Childhood Of A Leader film review

History repeats itself in The Childhood Of A Leader

“This has happened before, and it will continue to happen again and again.”

In 1919, journalist Charles (Robert Pattinson) discusses World War One with the Father (Liam Cunningham) in a villa outside Paris. There, the Father bullies his younger polyglot wife (Bérénice Bejo) and their son Prescott (Tom Sweet), and misbehaves with Prescott’s tutor Ada (Stacy Martin) – when he is not in Paris helping Wilson’s team draft the Versailles treaty. Notoriously, it would end one global conflict, only to sow the seeds for the next. Here, history is doomed to repeat itself.

In his feature debut as director and co-writer (with partner Mona Fastvold), actor Brady Corbet (Thunderbirds) confines momentous global events of 20th century history to the background, while focusing instead on the parallel conflicts in this household.

In the middle is Prescott, sexually uncertain, caught between cultures and absorbing lessons in adult conduct. As Prescott acts out, his mother, instructed to reimpose order by her absent husband, treats both the troubled boy and her staff in increasingly dictatorial fashion.

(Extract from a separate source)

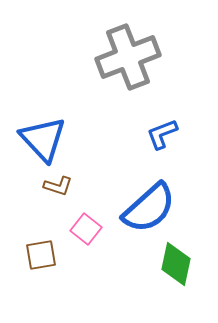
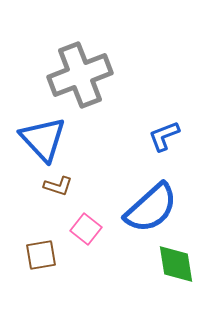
gray cross: moved 48 px left, 18 px down
blue L-shape: moved 2 px right, 2 px down
blue semicircle: moved 2 px right
green diamond: rotated 21 degrees counterclockwise
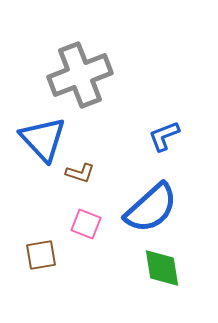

The film is a domestic tragedy that is also a parable of politics and power. His formative childhood is glimpsed as a series of elliptical impressions, leaving viewers with an enigmatic mosaic that they must piece together for themselves, guided minimally by the film’s title and occasional chapter headings.

Meanwhile, Scott Walker’s extraordinary soundtrack keeps all these disparate scenes driving ever forwards with great intensity to their bleak alt-history future. It’s an adult film about Europe’s (and the world’s) permanent pre-adolescence.